---------- Record excerpts ----------

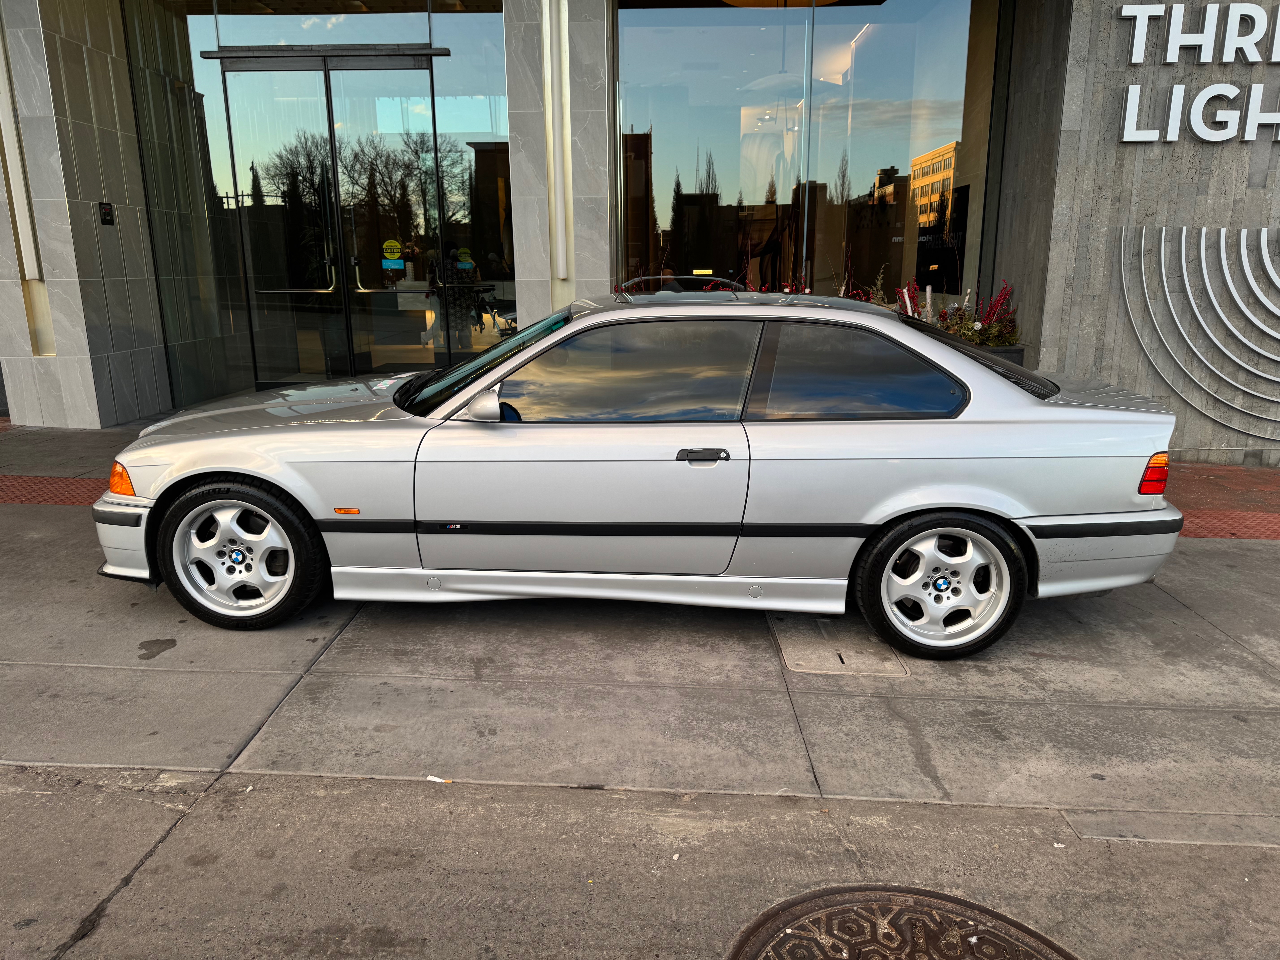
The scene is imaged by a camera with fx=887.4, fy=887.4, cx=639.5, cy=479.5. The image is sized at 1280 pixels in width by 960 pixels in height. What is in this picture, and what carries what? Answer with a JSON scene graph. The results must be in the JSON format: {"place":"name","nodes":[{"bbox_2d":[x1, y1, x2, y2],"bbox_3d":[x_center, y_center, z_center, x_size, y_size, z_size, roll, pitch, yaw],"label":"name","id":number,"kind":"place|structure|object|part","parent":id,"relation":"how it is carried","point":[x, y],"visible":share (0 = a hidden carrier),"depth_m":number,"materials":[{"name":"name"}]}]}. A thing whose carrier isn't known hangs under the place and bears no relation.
{"place":"outdoors","nodes":[
{"label":"outdoors","id":0,"kind":"place"},
{"bbox_2d":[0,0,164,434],"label":"stone pillar","id":1,"kind":"structure","parent":0,"point":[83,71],"depth_m":7.47,"materials":[{"name":"grey stone"}]},
{"bbox_2d":[0,10,41,281],"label":"wall light","id":2,"kind":"object","parent":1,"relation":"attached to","point":[35,270],"visible":0.91,"depth_m":7.35,"materials":[{"name":"white"}]},
{"bbox_2d":[97,201,114,225],"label":"access control panel","id":3,"kind":"object","parent":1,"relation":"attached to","point":[107,213],"visible":0.97,"depth_m":7.38,"materials":[{"name":"black plastic"}]},
{"bbox_2d":[0,421,1279,535],"label":"brick pavement","id":4,"kind":"structure","parent":0,"point":[64,431],"materials":[{"name":"red brick"}]},
{"bbox_2d":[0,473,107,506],"label":"tactile paving","id":5,"kind":"structure","parent":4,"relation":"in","point":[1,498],"materials":[{"name":"red brick"}]},
{"bbox_2d":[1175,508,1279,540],"label":"tactile paving","id":6,"kind":"structure","parent":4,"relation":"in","point":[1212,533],"materials":[{"name":"red brick"}]},
{"bbox_2d":[0,480,1279,959],"label":"concrete pavement","id":7,"kind":"structure","parent":0,"point":[147,864],"materials":[{"name":"grey concrete"}]},
{"bbox_2d":[425,774,451,783],"bbox_3d":[-0.614,0.912,2.711,0.086,0.014,0.056,6,16,23],"label":"litter","id":8,"kind":"object","parent":7,"relation":"on","point":[430,778],"visible":0.93,"depth_m":2.70,"materials":[{"name":"white paper"}]},
{"bbox_2d":[95,284,1190,654],"bbox_3d":[-0.031,-0.196,4.282,4.667,1.385,1.855,1,14,3],"label":"car","id":9,"kind":"object","parent":7,"relation":"on","point":[965,367],"visible":0.99,"depth_m":3.58,"materials":[{"name":"metal"}]},
{"label":"bumper","id":10,"kind":"part","parent":9,"relation":"part of","materials":[{"name":"silver plastic"}]},
{"label":"wheel","id":11,"kind":"part","parent":9,"relation":"part of","materials":[{"name":"rubber"}]},
{"label":"hood","id":12,"kind":"part","parent":9,"relation":"part of","materials":[{"name":"metal"}]},
{"label":"mirror","id":13,"kind":"part","parent":9,"relation":"part of","materials":[{"name":"plastic"}]},
{"label":"window","id":14,"kind":"part","parent":9,"relation":"part of","materials":[{"name":"glass"}]},
{"label":"door handle","id":15,"kind":"part","parent":9,"relation":"part of","materials":[{"name":"plastic"}]},
{"label":"window","id":16,"kind":"part","parent":9,"relation":"part of","materials":[{"name":"black glass"}]},
{"label":"wheel","id":17,"kind":"part","parent":9,"relation":"part of","materials":[{"name":"silver metal"}]},
{"label":"bumper","id":18,"kind":"part","parent":9,"relation":"part of","materials":[{"name":"plastic"}]},
{"label":"taillight","id":19,"kind":"part","parent":9,"relation":"part of","materials":[{"name":"red plastic"}]},
{"bbox_2d":[772,613,909,675],"bbox_3d":[0.817,0.679,3.701,0.484,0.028,0.662,1,14,3],"label":"utility cover","id":20,"kind":"object","parent":7,"relation":"in","point":[788,641],"visible":0.8,"depth_m":3.62,"materials":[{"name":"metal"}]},
{"bbox_2d":[726,884,1073,959],"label":"manhole cover","id":21,"kind":"object","parent":7,"relation":"in","point":[796,937],"visible":0.98,"depth_m":2.12,"materials":[{"name":"brown metal"}]},
{"bbox_2d":[1,0,1279,446],"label":"building","id":22,"kind":"structure","parent":0,"point":[67,348],"depth_m":7.49,"materials":[{"name":"grey stone"}]},
{"bbox_2d":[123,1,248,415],"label":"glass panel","id":23,"kind":"structure","parent":22,"relation":"in","point":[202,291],"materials":[{"name":"clear glass"}]},
{"bbox_2d":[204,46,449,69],"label":"door header","id":24,"kind":"object","parent":22,"relation":"attached to","point":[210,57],"visible":0.97,"depth_m":7.74,"materials":[{"name":"metal"}]},
{"bbox_2d":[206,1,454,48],"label":"transom window","id":25,"kind":"structure","parent":22,"relation":"in","point":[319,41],"depth_m":7.92,"materials":[{"name":"clear glass"}]},
{"bbox_2d":[214,53,447,389],"bbox_3d":[-2.880,-2.340,8.764,2.480,3.227,0.492,1,14,3],"label":"glass double door","id":26,"kind":"structure","parent":22,"relation":"in","point":[327,143],"depth_m":8.67,"materials":[{"name":"clear glass"}]},
{"bbox_2d":[381,238,403,265],"bbox_3d":[-2.374,-2.175,8.499,0.269,0.250,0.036,1,14,3],"label":"yellow sticker","id":27,"kind":"object","parent":26,"relation":"attached to","point":[396,254],"visible":0.99,"depth_m":8.49,"materials":[{"name":"yellow plastic"}]},
{"bbox_2d":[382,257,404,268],"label":"blue sticker","id":28,"kind":"object","parent":26,"relation":"attached to","point":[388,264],"visible":0.98,"depth_m":8.35,"materials":[{"name":"blue plastic"}]},
{"bbox_2d":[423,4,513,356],"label":"glass window","id":29,"kind":"structure","parent":22,"relation":"in","point":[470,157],"depth_m":8.02,"materials":[{"name":"clear glass"}]},
{"bbox_2d":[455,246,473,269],"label":"sticker","id":30,"kind":"object","parent":29,"relation":"attached to","point":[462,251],"visible":0.96,"depth_m":8.49,"materials":[{"name":"yellow plastic"}]},
{"bbox_2d":[503,0,615,325],"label":"stone pillar","id":31,"kind":"structure","parent":22,"relation":"attached to","point":[589,109],"depth_m":7.28,"materials":[{"name":"grey stone"}]},
{"bbox_2d":[544,0,571,284],"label":"wall light","id":32,"kind":"object","parent":31,"relation":"attached to","point":[560,262],"visible":0.97,"depth_m":7.29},
{"bbox_2d":[613,0,996,310],"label":"window","id":33,"kind":"structure","parent":22,"relation":"in","point":[666,138],"depth_m":8.06,"materials":[{"name":"clear glass"}]},
{"bbox_2d":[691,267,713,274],"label":"yellow sign","id":34,"kind":"object","parent":33,"relation":"attached to","point":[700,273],"visible":0.81,"depth_m":7.92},
{"bbox_2d":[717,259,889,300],"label":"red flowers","id":35,"kind":"object","parent":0,"point":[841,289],"visible":0.11,"depth_m":7.17,"materials":[{"name":"red plant"}]},
{"bbox_2d":[973,343,1025,365],"bbox_3d":[2.596,-0.737,7.180,0.879,0.688,0.549,1,14,3],"label":"planter","id":36,"kind":"object","parent":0,"point":[1019,351],"visible":0.08,"depth_m":6.93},
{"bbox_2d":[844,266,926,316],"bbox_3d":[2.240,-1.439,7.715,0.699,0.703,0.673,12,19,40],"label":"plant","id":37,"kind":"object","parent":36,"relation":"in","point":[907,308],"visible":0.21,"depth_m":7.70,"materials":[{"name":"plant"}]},
{"bbox_2d":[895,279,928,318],"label":"red berries","id":38,"kind":"object","parent":36,"relation":"in","point":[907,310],"visible":0.32,"depth_m":7.18,"materials":[{"name":"plant"}]},
{"bbox_2d":[934,279,1020,346],"bbox_3d":[2.726,-1.262,7.142,0.783,0.690,0.664,1,14,3],"label":"flowering plant","id":39,"kind":"object","parent":36,"relation":"in","point":[944,316],"visible":0.51,"depth_m":7.11,"materials":[{"name":"plant"}]},
{"bbox_2d":[997,0,1279,465],"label":"stone wall","id":40,"kind":"structure","parent":0,"point":[1222,154],"depth_m":6.54,"materials":[{"name":"grey stone"}]},
{"bbox_2d":[1114,224,1279,439],"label":"decoration","id":41,"kind":"object","parent":40,"relation":"attached to","point":[1191,297],"visible":0.97,"depth_m":6.57,"materials":[{"name":"silver metal"}]},
{"bbox_2d":[1114,0,1279,144],"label":"building sign","id":42,"kind":"object","parent":40,"relation":"attached to","point":[1135,41],"visible":0.99,"depth_m":6.28,"materials":[{"name":"white metal"}]},
{"bbox_2d":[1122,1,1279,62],"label":"sign lettering","id":43,"kind":"object","parent":40,"relation":"attached to","point":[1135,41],"visible":0.99,"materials":[{"name":"white metal"}]}
]}

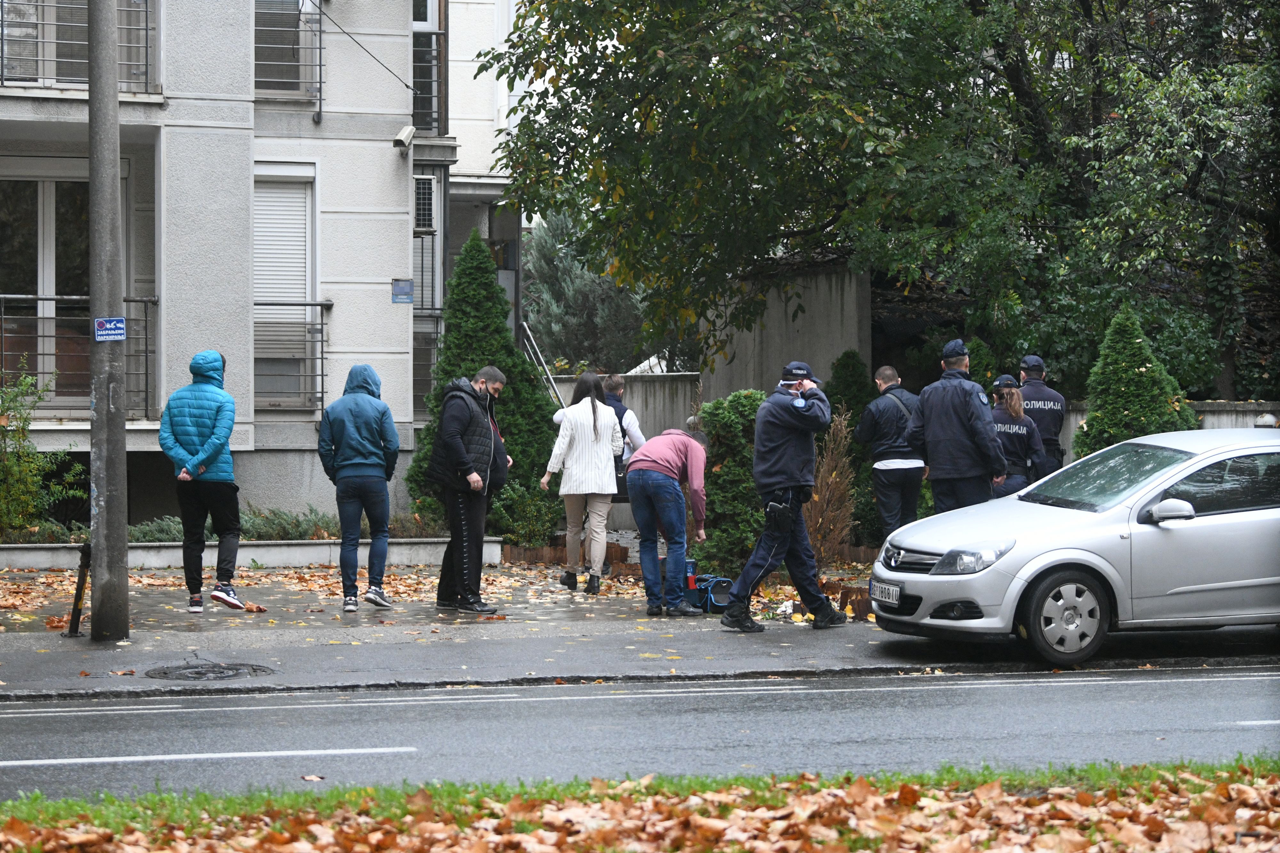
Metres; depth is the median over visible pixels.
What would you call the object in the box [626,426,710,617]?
person
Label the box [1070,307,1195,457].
conical shrub
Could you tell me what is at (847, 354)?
shrub
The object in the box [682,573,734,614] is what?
tool bag
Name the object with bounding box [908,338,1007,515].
police officer
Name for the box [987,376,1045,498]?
police officer
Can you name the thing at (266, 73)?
window
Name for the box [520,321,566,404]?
stair railing
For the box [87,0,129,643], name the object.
utility pole
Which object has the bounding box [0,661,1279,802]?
road
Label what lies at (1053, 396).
police officer
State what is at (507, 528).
shrub
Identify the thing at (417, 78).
window
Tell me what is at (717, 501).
shrub
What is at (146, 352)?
balcony railing
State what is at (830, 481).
dry shrub
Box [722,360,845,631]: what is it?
police officer
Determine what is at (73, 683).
pavement
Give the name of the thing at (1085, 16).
tree
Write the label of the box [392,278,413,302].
wall sign
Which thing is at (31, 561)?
low wall
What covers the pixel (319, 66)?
window railing
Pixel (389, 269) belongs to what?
apartment building
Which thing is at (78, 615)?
bollard
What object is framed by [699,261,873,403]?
concrete wall
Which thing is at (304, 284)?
window
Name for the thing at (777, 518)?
holster
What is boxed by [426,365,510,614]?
man
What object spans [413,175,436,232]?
air conditioner
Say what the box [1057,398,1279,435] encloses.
low wall
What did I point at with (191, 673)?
manhole cover
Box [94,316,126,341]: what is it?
street sign
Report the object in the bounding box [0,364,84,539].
shrub
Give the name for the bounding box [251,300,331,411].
window railing
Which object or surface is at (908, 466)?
man
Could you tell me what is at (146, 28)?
balcony railing
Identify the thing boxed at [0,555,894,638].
pavement
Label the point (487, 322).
conical shrub
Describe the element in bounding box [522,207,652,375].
conifer tree
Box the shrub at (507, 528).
[484,481,563,546]
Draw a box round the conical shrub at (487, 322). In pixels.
[402,228,560,535]
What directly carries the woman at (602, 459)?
on the pavement at (211, 608)
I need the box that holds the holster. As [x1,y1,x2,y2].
[763,497,793,535]
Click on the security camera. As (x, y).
(402, 138)
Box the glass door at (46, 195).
[0,163,108,409]
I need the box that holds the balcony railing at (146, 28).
[0,0,160,93]
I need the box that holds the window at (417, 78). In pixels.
[411,0,447,136]
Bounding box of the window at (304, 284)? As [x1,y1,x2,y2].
[252,165,318,410]
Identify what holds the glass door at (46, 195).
in the apartment building
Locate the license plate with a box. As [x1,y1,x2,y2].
[870,578,901,604]
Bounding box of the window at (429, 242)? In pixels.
[411,168,444,410]
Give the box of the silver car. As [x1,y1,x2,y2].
[870,426,1279,666]
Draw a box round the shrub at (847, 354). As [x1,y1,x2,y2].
[820,349,877,549]
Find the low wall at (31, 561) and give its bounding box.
[0,535,493,569]
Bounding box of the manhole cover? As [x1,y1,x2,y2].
[143,660,275,680]
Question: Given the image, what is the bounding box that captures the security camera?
[392,124,416,151]
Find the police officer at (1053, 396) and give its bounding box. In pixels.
[1014,354,1068,477]
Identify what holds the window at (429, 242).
in the apartment building
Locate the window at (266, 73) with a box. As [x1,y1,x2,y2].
[253,0,315,94]
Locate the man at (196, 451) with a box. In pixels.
[157,349,247,614]
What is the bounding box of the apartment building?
[0,0,524,527]
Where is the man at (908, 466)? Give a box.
[854,363,925,542]
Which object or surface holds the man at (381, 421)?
on the pavement at (211, 608)
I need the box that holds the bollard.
[65,544,90,639]
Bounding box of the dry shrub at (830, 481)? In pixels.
[804,415,858,562]
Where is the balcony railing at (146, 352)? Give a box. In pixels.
[0,295,157,417]
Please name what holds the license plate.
attached to the silver car
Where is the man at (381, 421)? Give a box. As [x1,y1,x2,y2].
[315,363,401,611]
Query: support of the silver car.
on the pavement at (73, 683)
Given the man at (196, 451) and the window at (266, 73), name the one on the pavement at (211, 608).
the man at (196, 451)
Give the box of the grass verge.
[0,758,1279,852]
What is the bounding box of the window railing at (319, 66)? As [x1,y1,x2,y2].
[255,0,325,113]
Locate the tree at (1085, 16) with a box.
[486,0,1279,391]
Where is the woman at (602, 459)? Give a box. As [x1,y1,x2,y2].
[540,373,625,594]
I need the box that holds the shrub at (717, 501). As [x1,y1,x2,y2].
[691,391,767,574]
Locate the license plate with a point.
(895, 593)
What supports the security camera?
attached to the apartment building

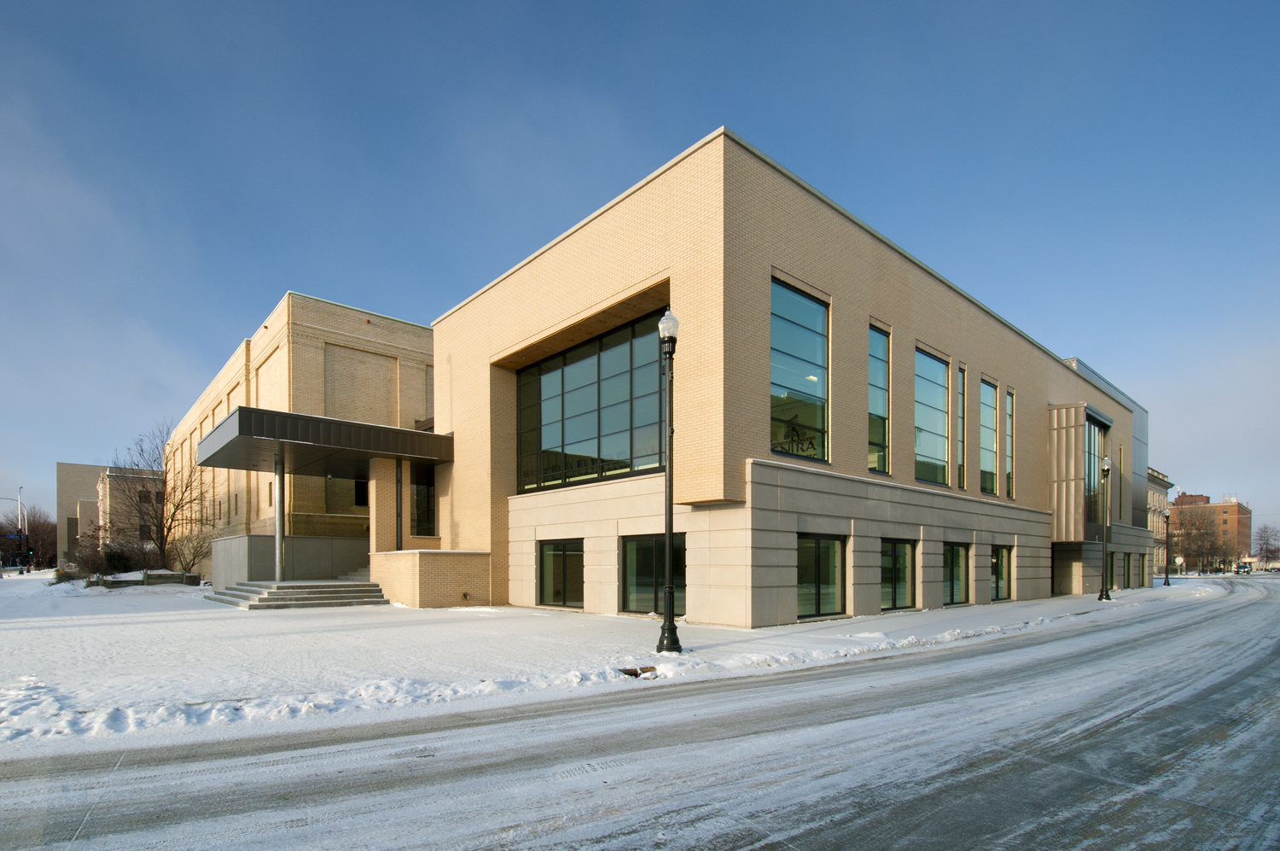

----------

### Your task:
Set down the lines from the one containing "Where is the balcony" through the last line of the records above, both included, exactly as they appear and with no other text. Pictures should not be set down.

### Task solution:
Where is the balcony railing at (146, 352)? Give a box. In pixels.
[0,295,157,417]
Please name what holds the license plate.
attached to the silver car
Where is the man at (381, 421)? Give a box. As [x1,y1,x2,y2].
[315,363,401,611]
Query: support of the silver car.
on the pavement at (73, 683)
Given the man at (196, 451) and the window at (266, 73), name the one on the pavement at (211, 608).
the man at (196, 451)
Give the box of the grass verge.
[0,758,1279,852]
What is the bounding box of the window railing at (319, 66)? As [x1,y1,x2,y2].
[255,0,325,113]
Locate the tree at (1085, 16) with a box.
[486,0,1279,391]
Where is the woman at (602, 459)? Give a box. As [x1,y1,x2,y2].
[540,373,625,594]
I need the box that holds the shrub at (717, 501). As [x1,y1,x2,y2].
[691,391,767,574]
Locate the license plate with a point.
(895, 593)
What supports the security camera?
attached to the apartment building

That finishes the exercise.